2025-11-18 多面評価
上司以外に、同僚や部下、他部署の社員、場合によっては顧客や関係会社といった社外の人など、複数の評価者によってなされる人事考課のこと。あらゆる角度から評価するという意味で「360度評価」と呼ばれることもある。上司からだけの一方的な評価では発生しやすい「評価者による差異」や「心理的誤差」を修正する手法として広く取り入れられている。
多様な視点から評価することで、評価の公平性や客観性が高まり、より正確な情報が得られる。被評価者にとっても納得感が得やすく、また自分の強みや改善点を具体的に理解する助けになる。「しっかり見てくれている」という意識はエンゲージメントの向上にもつながるであろう。

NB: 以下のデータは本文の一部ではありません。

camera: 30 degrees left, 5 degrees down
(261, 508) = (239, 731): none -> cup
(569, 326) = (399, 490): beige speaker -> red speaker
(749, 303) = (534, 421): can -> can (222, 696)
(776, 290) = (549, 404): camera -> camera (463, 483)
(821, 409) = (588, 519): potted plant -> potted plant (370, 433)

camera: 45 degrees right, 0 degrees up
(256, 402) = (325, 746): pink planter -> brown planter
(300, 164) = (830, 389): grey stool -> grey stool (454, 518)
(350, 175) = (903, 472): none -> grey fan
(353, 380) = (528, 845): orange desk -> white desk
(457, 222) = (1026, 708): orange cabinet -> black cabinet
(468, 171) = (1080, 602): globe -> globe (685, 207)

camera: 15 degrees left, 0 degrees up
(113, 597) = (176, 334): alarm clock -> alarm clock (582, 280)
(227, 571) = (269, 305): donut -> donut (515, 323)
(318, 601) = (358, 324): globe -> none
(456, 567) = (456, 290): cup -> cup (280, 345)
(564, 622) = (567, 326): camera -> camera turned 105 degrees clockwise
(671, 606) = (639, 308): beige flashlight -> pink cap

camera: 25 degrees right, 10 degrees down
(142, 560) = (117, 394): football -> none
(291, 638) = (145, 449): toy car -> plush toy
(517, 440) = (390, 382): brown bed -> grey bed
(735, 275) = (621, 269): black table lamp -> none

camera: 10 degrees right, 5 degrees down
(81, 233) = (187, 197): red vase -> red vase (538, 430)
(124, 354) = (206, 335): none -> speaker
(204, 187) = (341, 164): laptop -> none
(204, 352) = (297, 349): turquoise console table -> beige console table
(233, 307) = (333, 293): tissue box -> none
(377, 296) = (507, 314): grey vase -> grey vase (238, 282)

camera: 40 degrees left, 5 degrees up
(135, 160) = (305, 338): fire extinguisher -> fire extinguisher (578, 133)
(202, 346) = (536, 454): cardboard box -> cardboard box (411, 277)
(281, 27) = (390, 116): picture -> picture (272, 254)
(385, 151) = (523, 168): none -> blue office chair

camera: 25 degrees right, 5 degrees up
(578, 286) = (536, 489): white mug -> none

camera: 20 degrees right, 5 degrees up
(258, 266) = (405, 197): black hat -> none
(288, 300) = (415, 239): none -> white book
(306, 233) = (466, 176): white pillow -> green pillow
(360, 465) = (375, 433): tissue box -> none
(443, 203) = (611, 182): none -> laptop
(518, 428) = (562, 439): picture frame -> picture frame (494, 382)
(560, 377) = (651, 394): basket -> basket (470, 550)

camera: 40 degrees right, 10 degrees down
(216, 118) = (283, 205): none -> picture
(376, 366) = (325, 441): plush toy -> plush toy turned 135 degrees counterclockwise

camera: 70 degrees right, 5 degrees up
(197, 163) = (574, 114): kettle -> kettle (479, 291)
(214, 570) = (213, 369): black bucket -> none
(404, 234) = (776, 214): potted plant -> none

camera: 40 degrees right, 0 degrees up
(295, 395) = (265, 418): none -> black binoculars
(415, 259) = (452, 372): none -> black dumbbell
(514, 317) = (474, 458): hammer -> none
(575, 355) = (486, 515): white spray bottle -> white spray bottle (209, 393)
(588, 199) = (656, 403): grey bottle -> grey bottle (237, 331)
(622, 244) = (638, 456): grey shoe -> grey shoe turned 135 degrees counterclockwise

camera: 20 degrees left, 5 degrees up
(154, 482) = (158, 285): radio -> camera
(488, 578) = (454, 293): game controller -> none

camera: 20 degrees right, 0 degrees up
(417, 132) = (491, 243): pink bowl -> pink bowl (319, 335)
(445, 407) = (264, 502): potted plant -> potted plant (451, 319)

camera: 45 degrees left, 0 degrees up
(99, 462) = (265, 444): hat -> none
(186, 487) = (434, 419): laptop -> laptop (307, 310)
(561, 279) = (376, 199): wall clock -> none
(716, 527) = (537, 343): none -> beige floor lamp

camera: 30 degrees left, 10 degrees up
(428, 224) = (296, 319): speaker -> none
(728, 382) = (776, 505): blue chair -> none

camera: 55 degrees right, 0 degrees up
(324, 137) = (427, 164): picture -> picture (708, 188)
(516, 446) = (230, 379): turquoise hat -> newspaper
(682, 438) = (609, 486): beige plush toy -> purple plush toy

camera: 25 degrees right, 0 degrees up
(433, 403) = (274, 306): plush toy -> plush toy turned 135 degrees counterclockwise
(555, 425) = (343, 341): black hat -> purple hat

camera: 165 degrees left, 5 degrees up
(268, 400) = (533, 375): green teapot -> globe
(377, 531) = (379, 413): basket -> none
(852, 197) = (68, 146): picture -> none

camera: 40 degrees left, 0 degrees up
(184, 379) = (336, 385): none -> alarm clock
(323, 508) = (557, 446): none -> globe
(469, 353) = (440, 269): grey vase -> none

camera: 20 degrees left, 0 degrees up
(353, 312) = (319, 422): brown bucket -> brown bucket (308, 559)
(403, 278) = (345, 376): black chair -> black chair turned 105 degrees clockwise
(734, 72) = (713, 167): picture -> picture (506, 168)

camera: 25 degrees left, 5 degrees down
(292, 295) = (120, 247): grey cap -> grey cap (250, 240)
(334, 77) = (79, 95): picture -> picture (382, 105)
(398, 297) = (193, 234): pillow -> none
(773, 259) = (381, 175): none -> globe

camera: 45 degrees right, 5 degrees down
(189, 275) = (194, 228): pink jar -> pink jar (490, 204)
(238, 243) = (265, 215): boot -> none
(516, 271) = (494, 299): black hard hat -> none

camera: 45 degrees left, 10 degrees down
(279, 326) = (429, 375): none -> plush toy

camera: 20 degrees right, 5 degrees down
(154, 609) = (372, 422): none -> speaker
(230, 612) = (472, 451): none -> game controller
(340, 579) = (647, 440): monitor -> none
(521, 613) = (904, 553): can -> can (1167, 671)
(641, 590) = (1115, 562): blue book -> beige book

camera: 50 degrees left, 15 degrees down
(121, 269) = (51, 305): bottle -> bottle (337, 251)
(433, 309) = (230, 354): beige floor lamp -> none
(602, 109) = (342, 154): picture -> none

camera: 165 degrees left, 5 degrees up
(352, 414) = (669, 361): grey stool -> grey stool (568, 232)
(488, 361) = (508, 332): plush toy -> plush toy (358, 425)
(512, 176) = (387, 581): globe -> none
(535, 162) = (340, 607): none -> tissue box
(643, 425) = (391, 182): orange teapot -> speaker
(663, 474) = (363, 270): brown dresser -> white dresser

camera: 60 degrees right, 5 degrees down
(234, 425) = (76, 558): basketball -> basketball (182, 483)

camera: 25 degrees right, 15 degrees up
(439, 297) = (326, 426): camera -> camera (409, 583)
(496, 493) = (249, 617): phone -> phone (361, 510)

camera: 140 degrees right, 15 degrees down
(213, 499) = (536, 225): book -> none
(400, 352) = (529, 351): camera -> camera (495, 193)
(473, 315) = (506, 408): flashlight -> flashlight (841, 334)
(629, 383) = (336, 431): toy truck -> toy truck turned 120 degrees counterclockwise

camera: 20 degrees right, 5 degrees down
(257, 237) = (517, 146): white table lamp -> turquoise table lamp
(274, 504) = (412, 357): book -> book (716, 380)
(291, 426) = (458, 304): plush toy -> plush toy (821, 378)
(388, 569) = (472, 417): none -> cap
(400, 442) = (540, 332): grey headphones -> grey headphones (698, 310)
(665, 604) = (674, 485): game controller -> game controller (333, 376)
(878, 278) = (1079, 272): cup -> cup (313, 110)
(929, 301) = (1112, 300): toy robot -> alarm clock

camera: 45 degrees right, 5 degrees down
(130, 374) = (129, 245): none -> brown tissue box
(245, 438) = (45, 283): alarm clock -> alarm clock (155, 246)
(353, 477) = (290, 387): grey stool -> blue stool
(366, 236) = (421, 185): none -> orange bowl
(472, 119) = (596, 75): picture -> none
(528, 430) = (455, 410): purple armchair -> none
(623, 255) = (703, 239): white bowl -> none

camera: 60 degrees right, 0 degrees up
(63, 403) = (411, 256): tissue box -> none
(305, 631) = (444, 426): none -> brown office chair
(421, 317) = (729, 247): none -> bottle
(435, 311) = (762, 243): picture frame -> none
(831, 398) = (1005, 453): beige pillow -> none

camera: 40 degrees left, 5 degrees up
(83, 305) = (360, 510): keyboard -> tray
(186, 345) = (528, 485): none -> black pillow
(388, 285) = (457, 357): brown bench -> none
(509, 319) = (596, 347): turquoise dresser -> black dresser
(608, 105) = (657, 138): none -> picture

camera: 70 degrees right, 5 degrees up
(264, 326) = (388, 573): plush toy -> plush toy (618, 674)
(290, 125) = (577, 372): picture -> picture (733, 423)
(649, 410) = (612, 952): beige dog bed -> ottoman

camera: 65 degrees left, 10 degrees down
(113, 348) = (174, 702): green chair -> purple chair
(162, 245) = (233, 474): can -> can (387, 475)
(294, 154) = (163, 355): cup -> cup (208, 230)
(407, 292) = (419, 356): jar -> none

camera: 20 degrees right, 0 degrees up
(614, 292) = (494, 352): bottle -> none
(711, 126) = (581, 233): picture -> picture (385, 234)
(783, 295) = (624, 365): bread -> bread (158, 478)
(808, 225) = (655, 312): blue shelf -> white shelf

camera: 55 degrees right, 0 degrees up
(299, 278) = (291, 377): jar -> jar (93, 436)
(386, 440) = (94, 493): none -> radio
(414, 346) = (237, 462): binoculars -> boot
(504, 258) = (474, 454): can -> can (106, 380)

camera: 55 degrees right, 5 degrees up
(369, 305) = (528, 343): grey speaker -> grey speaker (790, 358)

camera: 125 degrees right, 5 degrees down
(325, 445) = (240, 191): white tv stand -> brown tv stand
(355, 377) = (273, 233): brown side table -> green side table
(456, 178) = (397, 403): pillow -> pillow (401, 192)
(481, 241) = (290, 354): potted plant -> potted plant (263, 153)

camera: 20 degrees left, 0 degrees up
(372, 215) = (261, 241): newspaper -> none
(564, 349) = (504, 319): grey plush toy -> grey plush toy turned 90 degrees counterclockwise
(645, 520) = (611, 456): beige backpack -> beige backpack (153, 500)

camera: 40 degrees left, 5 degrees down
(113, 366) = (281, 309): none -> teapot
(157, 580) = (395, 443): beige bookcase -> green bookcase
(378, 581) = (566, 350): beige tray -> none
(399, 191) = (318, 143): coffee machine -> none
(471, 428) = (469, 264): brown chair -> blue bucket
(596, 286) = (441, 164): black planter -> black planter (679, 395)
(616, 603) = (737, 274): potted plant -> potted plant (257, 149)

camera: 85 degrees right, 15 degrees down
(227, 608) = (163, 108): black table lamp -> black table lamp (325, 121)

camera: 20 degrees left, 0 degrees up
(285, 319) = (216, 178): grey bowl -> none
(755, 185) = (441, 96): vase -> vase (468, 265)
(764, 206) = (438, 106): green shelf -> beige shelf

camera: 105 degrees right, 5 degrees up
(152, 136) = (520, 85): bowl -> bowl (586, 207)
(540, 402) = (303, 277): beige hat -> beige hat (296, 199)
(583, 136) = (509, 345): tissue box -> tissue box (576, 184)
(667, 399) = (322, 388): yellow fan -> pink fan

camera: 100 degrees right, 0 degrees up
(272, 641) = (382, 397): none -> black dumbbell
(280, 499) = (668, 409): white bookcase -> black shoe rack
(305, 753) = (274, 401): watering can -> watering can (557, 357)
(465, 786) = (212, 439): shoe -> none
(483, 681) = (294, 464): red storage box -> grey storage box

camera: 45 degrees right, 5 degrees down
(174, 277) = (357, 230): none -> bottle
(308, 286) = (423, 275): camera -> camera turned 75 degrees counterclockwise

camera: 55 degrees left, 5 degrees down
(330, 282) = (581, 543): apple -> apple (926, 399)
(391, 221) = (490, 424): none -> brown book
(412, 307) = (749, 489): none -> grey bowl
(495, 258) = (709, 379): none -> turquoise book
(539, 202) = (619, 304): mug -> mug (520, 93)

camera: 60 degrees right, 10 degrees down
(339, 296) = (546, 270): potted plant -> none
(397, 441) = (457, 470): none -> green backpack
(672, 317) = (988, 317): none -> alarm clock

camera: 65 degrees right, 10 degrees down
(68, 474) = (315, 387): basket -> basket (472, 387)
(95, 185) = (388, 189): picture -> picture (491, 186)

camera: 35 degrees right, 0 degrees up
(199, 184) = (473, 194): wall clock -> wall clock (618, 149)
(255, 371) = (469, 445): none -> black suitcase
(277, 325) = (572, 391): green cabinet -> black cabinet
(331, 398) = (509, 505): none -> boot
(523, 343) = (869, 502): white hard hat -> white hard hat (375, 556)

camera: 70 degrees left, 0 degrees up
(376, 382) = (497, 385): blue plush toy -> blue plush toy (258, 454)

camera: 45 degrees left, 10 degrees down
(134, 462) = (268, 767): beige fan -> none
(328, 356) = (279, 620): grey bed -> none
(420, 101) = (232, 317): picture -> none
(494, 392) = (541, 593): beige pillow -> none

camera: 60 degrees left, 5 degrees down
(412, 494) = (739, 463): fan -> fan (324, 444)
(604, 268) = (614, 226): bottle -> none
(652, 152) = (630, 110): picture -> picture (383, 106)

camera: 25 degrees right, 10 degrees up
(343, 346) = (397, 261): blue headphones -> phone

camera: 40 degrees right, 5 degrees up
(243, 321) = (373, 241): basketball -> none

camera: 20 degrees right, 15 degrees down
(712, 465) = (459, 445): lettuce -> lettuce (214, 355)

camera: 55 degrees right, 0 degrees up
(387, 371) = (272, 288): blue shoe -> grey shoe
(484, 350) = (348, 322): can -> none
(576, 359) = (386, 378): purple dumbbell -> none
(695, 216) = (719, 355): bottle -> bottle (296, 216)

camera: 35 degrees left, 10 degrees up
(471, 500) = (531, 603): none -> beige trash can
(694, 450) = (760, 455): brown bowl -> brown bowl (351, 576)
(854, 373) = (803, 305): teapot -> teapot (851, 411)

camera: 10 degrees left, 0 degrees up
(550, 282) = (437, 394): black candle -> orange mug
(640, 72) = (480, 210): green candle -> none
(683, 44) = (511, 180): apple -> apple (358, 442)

もっとも、手間はかかる。誰を評価者とするか、どのような基準で評価してもらうかなど、ルールの設定も簡単ではない。評価の結果をフィードバックする際に、評価者を匿名とするかどうかも悩ましいところである。評価者名をオープンにすれば最初から本音が出てこない可能性が高いし、匿名だと「こんなことを言ったのは誰だ」となって人間関係を悪化させることになりかねない。
多面評価にはこのようなセンシティブさがつきまとうため、多くの企業では、上司以外の評価を処遇に直接反映させることはせず、参考資料にとどめたり、被評価者の自己啓発を促す材料として取り扱っていると聞く。